WahanaNews.co | Dewan Perwakilan Rakyat (DPR) menyetujui pemberian amnesti kepada dosen Universitas Syiah Kuala (Unsyiah), Saiful Mahdi, yang terjerat kasus dugaan pencemaran nama baik.
Kendati demikian, kuasa hukum Saiful sekaligus Direktur Lembaga Bantuan Hukum (LBH) Aceh, Syahrul Putra Mutia, mengatakan, pihaknya masih harus memastikan pemberian amnesti itu segera terlaksana.
Baca Juga:
Dapat Amnesti dari Jokowi, Saiful Mahdi Minta UU ITE Dikaji Ulang
"Saat ini, kita masih harus memastikan keputusan Presiden untuk menetapkan amnesti terhadap Pak Saiful bisa keluar (terlaksana) secepatnya," ujar Syahrul, saat dikonfirmasi, Kamis (7/10/2021).
Syahrul menegaskan, pemberian amnesti ini menjadi pendidikan publik yang sangat penting, bahwa kritik bukanlah hal yang dilarang.

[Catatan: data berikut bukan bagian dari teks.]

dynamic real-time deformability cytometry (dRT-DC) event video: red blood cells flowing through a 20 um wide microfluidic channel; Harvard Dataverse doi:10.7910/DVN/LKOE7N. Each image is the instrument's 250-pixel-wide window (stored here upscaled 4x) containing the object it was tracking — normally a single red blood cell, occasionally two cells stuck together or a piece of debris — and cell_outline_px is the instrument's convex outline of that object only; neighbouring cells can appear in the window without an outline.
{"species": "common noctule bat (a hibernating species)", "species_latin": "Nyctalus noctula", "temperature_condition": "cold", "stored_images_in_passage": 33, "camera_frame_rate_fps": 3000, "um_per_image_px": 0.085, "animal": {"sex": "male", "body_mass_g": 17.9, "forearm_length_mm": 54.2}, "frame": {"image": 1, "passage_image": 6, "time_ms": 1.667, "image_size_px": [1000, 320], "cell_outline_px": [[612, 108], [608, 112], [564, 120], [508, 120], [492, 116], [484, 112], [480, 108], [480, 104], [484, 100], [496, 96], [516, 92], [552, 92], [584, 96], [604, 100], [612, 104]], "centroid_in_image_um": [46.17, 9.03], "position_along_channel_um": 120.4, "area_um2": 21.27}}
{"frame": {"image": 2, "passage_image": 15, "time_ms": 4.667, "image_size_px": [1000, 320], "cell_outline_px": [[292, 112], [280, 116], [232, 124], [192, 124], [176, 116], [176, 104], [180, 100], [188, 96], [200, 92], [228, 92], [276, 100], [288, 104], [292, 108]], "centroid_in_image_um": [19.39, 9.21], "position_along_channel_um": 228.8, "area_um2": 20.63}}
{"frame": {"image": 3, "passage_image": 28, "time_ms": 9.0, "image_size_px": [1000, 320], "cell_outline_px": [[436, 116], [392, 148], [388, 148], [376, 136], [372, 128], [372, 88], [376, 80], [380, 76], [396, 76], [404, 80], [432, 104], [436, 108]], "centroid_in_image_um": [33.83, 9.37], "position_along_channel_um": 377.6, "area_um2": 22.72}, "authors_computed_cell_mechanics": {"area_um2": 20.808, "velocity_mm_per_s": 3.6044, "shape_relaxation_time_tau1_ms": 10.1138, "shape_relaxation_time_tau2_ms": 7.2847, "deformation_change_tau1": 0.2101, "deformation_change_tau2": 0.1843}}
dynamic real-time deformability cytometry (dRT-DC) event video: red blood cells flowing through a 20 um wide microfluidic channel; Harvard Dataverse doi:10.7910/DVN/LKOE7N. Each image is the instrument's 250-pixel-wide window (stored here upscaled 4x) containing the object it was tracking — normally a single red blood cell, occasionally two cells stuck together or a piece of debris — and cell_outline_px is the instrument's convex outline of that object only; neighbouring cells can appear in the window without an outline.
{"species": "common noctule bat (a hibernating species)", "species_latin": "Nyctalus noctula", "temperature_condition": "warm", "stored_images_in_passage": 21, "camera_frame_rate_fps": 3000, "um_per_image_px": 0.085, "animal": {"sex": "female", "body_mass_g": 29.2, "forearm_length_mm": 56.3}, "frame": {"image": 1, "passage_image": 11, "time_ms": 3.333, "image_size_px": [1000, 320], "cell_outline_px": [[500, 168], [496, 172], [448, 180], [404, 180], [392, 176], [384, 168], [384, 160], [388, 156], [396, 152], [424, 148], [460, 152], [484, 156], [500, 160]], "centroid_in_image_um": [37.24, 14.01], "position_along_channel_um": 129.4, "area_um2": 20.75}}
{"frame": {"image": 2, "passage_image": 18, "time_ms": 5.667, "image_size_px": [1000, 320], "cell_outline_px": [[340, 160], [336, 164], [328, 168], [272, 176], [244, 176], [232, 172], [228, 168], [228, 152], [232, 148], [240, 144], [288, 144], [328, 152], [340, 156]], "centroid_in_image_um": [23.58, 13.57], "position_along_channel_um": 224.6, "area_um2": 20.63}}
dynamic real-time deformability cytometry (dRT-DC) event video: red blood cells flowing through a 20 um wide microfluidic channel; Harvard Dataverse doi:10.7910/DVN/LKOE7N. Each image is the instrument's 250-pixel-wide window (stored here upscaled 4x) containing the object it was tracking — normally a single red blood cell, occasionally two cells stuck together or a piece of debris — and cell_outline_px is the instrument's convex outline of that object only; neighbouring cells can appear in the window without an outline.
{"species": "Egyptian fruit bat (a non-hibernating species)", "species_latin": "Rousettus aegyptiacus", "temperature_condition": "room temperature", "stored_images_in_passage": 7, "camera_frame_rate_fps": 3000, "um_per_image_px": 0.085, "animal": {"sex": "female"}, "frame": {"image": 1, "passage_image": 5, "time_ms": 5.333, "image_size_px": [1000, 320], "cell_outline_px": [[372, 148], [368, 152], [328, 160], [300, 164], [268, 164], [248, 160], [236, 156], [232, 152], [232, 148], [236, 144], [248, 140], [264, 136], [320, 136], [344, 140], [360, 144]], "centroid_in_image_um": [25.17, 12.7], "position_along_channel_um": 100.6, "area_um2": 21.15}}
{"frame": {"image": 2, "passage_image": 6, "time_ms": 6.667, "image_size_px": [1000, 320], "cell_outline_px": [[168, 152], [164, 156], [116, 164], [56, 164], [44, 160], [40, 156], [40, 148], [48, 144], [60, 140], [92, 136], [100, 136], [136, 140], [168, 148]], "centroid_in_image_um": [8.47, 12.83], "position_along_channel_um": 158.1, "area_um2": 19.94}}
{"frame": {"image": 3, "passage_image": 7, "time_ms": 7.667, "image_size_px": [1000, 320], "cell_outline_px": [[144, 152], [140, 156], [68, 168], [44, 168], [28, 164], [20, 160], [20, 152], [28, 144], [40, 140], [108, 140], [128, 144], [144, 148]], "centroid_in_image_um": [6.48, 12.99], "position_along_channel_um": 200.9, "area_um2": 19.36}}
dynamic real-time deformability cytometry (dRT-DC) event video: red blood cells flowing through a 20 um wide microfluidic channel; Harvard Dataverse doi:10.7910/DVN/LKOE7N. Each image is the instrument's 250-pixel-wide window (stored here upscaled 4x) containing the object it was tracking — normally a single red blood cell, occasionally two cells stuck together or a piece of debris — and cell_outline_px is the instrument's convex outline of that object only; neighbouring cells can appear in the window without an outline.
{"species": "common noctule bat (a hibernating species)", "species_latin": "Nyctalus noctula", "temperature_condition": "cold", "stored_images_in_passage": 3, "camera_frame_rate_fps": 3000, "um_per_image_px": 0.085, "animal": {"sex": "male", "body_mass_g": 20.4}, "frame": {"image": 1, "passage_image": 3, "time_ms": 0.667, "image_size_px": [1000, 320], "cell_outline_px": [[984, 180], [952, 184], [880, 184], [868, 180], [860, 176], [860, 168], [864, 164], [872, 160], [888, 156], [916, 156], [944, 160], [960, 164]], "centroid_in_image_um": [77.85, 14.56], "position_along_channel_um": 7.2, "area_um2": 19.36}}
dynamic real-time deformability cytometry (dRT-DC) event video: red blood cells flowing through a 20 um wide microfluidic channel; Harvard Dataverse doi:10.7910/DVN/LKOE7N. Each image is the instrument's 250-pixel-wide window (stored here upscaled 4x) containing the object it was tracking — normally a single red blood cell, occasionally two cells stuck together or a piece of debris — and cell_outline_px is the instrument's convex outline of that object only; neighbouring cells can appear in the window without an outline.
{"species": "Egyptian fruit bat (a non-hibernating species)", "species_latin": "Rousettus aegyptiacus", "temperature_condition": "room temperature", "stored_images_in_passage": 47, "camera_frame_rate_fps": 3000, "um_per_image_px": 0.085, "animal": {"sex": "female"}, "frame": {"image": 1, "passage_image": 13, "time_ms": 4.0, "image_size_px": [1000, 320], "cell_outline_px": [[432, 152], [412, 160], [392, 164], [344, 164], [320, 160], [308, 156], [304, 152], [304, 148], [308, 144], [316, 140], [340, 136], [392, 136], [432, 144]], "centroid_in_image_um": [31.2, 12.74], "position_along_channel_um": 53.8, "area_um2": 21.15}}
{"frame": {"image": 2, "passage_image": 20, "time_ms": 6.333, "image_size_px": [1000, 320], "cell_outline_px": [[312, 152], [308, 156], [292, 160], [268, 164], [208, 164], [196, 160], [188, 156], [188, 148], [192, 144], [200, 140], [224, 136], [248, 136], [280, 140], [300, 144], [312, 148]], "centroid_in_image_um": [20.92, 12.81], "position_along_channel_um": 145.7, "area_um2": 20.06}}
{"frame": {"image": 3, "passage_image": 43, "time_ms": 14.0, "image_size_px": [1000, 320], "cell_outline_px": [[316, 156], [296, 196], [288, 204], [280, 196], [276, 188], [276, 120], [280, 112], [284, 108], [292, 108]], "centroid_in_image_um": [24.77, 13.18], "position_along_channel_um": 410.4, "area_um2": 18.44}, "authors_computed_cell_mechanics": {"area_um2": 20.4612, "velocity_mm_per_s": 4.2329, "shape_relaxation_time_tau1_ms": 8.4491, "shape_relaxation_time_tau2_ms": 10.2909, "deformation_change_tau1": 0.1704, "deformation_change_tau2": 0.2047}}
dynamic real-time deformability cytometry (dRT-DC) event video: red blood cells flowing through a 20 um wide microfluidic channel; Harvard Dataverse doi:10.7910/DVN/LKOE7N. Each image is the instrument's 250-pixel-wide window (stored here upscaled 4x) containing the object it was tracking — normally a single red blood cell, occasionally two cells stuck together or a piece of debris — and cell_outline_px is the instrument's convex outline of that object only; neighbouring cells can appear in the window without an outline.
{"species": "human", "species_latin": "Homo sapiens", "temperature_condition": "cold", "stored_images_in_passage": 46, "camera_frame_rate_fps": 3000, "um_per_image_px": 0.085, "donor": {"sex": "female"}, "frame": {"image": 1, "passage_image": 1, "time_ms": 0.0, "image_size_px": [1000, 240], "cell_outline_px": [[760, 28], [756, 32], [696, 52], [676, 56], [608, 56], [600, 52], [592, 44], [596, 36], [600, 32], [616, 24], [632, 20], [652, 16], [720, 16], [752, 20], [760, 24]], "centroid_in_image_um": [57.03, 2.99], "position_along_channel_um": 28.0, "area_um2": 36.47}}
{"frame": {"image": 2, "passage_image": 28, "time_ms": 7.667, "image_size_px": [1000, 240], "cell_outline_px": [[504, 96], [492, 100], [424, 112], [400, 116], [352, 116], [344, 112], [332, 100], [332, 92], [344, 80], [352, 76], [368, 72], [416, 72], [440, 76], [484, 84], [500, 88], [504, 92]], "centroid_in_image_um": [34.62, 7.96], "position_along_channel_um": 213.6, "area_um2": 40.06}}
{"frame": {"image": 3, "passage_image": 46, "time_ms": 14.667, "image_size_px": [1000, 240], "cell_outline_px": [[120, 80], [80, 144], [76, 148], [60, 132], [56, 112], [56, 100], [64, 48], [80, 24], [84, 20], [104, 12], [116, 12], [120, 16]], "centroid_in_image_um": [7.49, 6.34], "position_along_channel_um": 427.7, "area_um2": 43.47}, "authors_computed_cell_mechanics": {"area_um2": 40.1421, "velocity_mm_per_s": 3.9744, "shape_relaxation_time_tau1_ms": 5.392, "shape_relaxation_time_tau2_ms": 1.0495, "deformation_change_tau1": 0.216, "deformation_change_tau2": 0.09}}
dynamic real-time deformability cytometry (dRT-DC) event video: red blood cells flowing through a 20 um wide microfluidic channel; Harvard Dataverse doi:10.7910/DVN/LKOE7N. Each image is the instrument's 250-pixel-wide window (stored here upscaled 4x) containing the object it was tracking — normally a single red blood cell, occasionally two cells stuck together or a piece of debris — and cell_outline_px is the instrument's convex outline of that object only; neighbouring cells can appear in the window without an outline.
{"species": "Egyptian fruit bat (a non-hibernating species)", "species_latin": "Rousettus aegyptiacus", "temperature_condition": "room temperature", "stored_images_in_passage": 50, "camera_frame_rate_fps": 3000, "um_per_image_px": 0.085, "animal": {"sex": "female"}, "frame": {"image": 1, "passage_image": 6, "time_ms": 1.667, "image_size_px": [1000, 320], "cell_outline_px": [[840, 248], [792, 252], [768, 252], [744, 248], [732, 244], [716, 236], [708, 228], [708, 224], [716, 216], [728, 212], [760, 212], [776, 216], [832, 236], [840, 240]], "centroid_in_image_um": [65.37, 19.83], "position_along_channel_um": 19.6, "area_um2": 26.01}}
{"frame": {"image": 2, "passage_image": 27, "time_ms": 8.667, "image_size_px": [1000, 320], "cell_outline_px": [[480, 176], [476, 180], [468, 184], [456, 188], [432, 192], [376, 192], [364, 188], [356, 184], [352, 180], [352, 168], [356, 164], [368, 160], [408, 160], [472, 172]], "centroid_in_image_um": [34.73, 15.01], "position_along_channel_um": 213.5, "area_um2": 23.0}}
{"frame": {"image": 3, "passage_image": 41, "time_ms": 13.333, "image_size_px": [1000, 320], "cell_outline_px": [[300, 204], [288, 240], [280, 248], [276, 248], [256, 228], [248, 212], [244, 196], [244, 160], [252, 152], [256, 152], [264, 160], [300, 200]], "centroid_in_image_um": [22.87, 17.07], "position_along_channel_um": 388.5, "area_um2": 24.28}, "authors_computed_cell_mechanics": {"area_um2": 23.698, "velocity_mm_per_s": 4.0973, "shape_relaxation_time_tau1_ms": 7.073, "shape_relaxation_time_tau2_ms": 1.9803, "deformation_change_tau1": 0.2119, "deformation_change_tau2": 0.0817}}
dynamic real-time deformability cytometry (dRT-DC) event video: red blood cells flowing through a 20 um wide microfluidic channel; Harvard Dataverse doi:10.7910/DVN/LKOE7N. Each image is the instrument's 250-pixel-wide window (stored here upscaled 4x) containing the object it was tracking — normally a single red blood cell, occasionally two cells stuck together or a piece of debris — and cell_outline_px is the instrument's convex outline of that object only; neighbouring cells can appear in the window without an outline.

Di sisi lain, kata Syahrul, sudah saatnya seluruh elemen menyamakan persepsi terkait pasal-pasal karet dalam Undang-Undang Informasi dan Transaksi Elektronik (UU ITE) yang rentan digunakan untuk membungkam kebebasan berpendapat.
Baca Juga:
Berkaca Pada Kasus Saiful Mahdi
"Maka publik, semua elemen sipil, harus terus mendorong agar UU ITE ini bisa segera direvisi," kata Syahrul.
Saat disinggung mengenai tanggapan Saiful Mahdi atas pemberian amnesti, Syahrul mengaku belum sempat berkomunikasi dengan kliennya.
Rencananya, pada Jumat (8/10/2021) pagi, ia akan mendatangi lapas tempat Saiful ditahan.
"Keluarga Pak Saiful, terutama istri dan anaknya, berterima kasih banyak untuk seluruh elemen sipil, CSO (civil society organization), jurnalis dan media, akademisi dan seluruh yang terlibat dalam advokasi ini," tutur Syahrul.
"Ini adalah kemenangan kita semua, karena yang sedang kita perjuangkan bukanlah semata tentang Saiful Mahdi, melainkan hak kebebasan individu yang melekat," tambahnya.
Adapun pertimbangan DPR atas pemberian amnesti kepada Saiful ditetapkan saat Rapat Paripurna, Kamis (7/10/2021).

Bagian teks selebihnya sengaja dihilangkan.